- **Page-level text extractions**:
■ ■ ■
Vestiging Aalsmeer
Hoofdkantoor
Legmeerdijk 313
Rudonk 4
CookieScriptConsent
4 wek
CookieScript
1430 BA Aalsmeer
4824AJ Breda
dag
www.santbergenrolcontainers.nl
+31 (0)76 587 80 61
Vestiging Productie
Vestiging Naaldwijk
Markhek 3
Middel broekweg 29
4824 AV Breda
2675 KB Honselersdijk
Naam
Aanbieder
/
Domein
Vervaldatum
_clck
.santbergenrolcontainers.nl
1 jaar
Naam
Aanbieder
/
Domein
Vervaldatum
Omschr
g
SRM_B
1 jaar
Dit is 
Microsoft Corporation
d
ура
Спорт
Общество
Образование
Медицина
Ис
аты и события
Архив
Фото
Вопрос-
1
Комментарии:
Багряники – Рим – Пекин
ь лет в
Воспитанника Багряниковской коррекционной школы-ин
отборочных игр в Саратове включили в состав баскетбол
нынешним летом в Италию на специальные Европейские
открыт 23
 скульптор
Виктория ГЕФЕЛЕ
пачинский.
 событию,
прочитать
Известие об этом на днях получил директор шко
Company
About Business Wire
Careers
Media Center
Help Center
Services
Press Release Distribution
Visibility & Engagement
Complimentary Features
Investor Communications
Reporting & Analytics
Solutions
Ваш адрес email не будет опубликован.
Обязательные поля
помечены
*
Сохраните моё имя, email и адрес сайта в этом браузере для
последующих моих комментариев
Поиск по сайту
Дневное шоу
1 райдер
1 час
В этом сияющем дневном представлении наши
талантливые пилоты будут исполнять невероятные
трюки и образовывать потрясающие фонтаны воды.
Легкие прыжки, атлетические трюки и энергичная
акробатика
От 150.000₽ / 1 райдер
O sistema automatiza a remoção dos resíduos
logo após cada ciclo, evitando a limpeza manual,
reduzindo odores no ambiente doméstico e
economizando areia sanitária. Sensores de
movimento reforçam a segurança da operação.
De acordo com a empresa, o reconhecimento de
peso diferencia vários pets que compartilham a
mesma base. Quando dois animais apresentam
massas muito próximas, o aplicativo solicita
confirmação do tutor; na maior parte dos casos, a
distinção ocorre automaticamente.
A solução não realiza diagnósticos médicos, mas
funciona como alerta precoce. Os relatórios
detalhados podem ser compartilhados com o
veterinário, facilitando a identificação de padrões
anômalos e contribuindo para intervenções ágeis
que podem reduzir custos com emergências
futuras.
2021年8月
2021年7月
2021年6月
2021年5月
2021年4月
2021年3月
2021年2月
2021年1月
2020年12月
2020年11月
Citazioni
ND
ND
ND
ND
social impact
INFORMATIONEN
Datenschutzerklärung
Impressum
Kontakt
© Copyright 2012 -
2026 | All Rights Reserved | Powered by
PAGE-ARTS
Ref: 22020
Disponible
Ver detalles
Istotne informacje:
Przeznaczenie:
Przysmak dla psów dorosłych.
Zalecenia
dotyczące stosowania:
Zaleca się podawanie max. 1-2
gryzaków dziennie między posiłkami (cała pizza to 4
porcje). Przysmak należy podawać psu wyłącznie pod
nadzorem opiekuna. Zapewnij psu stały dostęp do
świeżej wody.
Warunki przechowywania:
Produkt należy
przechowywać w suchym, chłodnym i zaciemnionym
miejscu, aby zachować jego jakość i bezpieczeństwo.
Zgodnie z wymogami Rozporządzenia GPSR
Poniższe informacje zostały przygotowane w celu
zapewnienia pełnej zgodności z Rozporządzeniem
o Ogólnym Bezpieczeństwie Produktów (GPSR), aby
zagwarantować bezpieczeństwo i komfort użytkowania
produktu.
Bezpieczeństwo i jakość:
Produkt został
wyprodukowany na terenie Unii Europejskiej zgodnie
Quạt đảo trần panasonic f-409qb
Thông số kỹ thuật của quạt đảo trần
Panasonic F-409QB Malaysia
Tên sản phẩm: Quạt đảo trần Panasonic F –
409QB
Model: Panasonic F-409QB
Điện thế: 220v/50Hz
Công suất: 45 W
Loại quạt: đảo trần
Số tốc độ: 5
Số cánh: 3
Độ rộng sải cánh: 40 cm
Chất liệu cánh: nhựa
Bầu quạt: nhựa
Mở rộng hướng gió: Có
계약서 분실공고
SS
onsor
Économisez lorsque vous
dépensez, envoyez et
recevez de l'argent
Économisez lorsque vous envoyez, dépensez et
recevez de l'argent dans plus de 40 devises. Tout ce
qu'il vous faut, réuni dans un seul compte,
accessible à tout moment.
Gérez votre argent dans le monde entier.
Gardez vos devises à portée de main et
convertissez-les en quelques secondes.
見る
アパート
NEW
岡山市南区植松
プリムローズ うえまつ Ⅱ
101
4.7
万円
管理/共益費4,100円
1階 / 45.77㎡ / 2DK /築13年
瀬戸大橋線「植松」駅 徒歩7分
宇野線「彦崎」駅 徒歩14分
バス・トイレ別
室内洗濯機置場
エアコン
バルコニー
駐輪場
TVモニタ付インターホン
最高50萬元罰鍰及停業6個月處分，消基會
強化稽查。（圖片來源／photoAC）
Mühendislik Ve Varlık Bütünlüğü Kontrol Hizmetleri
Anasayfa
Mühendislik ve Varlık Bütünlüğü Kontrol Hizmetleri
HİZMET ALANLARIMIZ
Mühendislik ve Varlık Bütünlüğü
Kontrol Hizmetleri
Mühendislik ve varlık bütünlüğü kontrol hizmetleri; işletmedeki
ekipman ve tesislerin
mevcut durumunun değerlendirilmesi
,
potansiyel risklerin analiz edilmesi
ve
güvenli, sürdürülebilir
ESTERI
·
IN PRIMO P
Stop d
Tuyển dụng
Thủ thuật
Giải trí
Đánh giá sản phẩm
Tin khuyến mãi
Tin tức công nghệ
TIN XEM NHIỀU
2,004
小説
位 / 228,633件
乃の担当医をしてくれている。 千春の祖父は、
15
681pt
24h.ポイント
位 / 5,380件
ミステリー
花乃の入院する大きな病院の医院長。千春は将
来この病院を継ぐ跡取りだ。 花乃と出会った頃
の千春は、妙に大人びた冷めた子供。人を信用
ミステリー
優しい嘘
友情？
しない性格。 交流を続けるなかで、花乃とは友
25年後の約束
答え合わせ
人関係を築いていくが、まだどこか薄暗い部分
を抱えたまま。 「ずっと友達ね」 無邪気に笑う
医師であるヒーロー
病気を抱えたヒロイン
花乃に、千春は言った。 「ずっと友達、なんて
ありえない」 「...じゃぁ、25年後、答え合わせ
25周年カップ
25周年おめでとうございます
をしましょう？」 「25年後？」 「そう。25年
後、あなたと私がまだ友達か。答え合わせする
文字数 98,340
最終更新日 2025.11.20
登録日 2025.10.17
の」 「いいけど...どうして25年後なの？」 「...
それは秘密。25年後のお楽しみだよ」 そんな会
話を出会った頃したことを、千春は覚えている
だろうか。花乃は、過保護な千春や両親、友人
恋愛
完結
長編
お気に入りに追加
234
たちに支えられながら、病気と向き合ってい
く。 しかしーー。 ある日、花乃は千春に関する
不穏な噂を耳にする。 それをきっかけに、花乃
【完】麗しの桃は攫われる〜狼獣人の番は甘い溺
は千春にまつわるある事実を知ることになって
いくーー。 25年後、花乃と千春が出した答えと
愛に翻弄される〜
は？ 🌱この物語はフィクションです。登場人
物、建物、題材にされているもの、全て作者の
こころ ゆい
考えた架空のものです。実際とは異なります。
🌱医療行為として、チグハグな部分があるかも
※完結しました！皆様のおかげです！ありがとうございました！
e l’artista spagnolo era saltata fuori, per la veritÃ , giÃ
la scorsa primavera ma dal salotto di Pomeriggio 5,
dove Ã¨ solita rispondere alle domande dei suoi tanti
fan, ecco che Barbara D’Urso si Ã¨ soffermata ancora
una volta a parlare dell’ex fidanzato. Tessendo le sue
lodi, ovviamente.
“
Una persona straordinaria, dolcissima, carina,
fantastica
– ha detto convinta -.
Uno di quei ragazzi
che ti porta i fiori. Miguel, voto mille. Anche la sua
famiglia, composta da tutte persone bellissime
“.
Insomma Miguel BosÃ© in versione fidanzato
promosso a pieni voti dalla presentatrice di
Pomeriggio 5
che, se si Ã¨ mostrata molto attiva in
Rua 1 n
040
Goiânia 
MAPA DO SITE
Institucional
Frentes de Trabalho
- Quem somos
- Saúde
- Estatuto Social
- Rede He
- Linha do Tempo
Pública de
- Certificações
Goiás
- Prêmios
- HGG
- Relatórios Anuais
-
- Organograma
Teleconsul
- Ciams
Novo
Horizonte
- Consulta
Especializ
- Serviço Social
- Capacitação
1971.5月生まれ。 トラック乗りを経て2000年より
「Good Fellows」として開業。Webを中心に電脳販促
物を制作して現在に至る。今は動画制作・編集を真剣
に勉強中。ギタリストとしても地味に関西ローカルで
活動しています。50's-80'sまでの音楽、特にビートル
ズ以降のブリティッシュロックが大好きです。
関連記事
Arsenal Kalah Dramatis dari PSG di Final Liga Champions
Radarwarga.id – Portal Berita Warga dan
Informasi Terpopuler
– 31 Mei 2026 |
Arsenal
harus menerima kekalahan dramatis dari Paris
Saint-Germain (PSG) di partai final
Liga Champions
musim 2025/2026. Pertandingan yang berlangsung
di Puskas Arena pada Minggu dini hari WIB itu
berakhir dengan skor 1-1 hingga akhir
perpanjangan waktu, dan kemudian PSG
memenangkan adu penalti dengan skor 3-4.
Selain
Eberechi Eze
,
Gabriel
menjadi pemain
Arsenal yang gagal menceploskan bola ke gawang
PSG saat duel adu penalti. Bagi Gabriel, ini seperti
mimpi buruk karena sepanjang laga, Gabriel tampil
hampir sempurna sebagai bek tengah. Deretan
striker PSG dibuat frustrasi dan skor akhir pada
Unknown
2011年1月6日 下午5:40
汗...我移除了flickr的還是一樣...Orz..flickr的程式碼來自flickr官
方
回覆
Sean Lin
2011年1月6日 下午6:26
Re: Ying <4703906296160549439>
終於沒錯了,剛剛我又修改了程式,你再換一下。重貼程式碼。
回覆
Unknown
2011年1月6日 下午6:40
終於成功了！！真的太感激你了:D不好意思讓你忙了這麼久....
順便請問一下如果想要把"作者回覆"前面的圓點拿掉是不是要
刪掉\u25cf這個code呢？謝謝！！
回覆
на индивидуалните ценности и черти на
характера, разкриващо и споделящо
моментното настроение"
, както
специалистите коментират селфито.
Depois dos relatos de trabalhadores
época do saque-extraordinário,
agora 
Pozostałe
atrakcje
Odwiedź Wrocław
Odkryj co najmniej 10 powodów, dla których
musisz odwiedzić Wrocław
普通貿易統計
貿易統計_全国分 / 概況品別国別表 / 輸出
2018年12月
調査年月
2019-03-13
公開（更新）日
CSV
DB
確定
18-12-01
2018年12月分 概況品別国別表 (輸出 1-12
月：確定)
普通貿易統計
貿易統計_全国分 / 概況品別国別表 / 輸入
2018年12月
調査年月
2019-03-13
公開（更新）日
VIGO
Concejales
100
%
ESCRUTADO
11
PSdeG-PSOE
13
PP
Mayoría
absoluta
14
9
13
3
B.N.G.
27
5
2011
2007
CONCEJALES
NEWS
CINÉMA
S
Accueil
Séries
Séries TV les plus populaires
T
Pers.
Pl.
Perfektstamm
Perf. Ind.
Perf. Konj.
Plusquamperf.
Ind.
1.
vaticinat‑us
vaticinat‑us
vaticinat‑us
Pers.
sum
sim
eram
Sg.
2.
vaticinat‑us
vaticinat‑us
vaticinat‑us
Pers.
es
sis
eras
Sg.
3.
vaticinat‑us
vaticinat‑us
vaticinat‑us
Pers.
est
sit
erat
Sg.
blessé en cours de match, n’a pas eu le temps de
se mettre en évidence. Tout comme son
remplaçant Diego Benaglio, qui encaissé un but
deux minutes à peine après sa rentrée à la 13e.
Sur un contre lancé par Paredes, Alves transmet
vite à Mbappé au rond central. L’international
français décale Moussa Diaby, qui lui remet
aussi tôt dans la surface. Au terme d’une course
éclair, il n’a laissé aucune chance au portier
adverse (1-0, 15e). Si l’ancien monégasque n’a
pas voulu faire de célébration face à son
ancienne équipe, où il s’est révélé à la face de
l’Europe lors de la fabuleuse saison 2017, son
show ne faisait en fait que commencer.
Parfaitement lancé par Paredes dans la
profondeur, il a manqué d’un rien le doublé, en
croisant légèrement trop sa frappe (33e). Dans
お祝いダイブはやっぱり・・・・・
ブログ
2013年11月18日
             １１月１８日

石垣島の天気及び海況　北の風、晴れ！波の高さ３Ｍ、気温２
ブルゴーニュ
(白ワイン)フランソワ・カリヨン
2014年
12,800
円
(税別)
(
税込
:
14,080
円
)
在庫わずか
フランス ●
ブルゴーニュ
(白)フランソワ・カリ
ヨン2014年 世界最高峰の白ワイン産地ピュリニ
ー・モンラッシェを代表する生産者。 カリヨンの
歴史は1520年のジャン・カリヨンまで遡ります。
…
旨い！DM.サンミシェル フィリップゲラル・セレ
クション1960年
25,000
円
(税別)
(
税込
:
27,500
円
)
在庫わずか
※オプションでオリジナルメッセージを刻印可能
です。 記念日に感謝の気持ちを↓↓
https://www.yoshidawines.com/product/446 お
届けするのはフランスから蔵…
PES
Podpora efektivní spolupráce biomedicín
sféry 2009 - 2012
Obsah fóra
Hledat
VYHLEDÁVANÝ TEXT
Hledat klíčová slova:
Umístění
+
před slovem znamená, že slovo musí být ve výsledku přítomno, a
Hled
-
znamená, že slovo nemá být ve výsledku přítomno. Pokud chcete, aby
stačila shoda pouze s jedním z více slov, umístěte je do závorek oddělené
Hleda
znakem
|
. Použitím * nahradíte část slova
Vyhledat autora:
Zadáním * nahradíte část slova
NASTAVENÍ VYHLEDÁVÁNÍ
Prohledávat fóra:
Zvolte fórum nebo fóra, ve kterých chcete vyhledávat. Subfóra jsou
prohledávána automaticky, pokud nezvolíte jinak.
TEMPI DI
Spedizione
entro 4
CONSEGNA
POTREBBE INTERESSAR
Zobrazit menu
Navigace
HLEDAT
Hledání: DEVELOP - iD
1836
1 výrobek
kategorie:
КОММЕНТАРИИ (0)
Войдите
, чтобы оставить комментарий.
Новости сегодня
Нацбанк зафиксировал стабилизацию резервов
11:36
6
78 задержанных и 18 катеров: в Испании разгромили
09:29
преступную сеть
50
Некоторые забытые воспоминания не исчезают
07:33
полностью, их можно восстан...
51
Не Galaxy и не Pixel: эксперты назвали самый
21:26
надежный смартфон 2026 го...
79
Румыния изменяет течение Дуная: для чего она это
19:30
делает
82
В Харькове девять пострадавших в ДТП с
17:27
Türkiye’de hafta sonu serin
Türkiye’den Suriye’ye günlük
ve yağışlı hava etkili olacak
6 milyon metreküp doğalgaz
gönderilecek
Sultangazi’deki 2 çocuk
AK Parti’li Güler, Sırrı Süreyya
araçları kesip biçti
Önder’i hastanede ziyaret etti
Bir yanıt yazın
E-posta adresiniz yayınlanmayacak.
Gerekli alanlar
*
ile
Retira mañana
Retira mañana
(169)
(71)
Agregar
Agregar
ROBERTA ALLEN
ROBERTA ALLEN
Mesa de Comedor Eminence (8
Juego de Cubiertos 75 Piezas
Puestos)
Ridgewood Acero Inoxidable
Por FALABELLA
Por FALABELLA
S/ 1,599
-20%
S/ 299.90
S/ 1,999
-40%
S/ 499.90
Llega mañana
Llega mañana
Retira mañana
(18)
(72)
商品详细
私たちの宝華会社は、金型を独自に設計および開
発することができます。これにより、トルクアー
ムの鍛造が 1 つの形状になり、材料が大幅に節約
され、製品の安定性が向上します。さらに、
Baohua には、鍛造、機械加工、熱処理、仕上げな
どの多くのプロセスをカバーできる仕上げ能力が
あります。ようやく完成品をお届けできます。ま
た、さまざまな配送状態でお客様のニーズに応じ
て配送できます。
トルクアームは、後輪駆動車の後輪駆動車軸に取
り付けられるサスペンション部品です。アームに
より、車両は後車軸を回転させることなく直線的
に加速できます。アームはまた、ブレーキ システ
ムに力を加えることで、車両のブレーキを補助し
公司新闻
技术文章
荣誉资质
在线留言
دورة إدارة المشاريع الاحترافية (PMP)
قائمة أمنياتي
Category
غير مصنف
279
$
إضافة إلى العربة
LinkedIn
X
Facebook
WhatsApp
■ ■ ■
- **Work task**:
Each line of the records above, from the first through the one containing "2675 KB Honselersdijk", is to be retyped exactly; no other line belongs.

- **Reply**:
Vestiging Aalsmeer
Hoofdkantoor
Legmeerdijk 313
Rudonk 4
CookieScriptConsent
4 wek
CookieScript
1430 BA Aalsmeer
4824AJ Breda
dag
www.santbergenrolcontainers.nl
+31 (0)76 587 80 61
Vestiging Productie
Vestiging Naaldwijk
Markhek 3
Middel broekweg 29
4824 AV Breda
2675 KB Honselersdijk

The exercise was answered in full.